Alongside those coronavirus prep bags being filled by shoppers with bleach and hand sanitizer may be boxes of long shelf life Twinkies and Ding Dongs.
“We are seeing that,” Hostess Brands CEO Andy Callahan said on Yahoo Finance’s On the Move, when asked if he is seeing a bump in business as people stock up, should they be trapped at home due to the coronavirus outbreak.

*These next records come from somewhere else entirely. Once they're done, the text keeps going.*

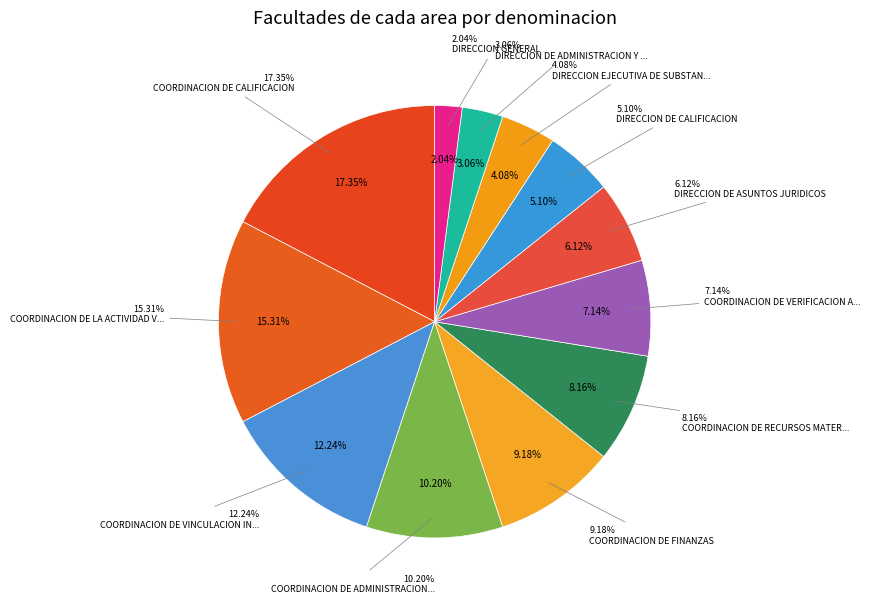

To the nearest percent, what percentage of the pie is DIRECCION DE CALIFICACION?

5%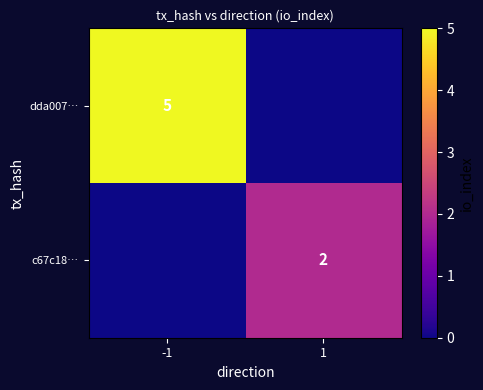

The dda007… series shows 8 at -1. True or false?

False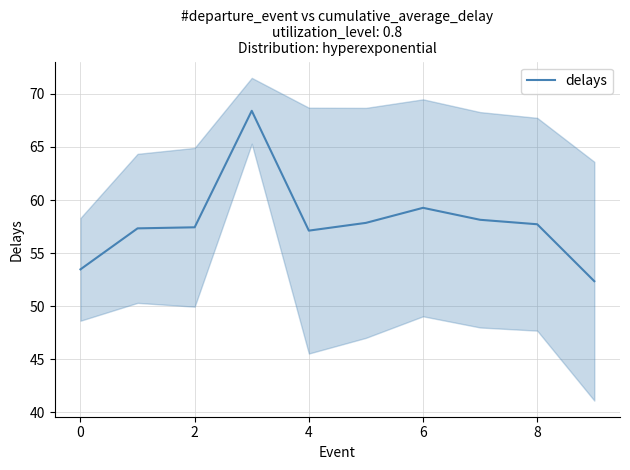

True or false: delays has a value of 98.3 at 8.

False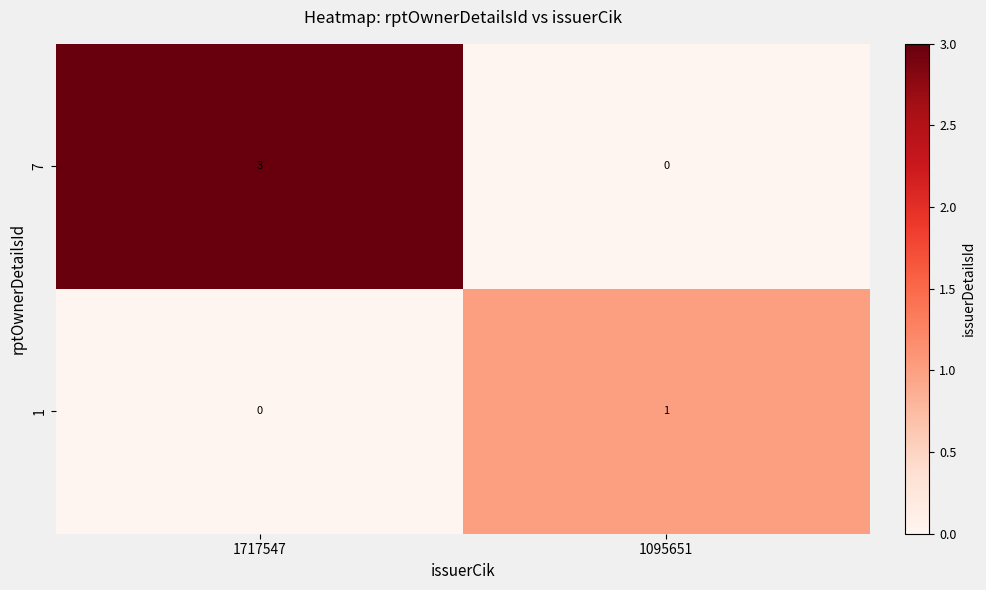

List the series in order of their overall mean, lowest first.

1, 7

Added Callahan, “We are benefiting likely in the short-term due to traffic. That’s the great thing about Hostess, we are there to celebrate things. We are there to comfort things. So we are seeing a slight uptick in traffic. It’s too early to tell, a lot of our point of sale data lags.”
Even without the bump in business, Hostess has been doing just fine.
Fourth quarter sales rose 6.7% from the prior year to $216.7 million on the back of momentum for breakfast items such as Donettes. Adjusted operating profits increased 6.3% year-over-year to $52.4 million.
Hostess shares are up 8% over the past year, outperforming the Dow’s slight gain and the S&P’s 500 7.5% gain. Since joining Hostess as CEO in 2018, Callahan has looked to streamline the business, ramp up product innovation. He also pulled the trigger on the $320 million acquisition of cookie maker Voortman.
“Hostess has been increasingly improving its base for improved go-forward revenue growth — first, with Metropoulos & Co. and Apollo out of bankruptcy; and now, with Andy Callahan as CEO. We’re simply in late stage two of an operational turnaround, which we like,” wrote Jefferies analyst Rob Dickerson in a note to clients.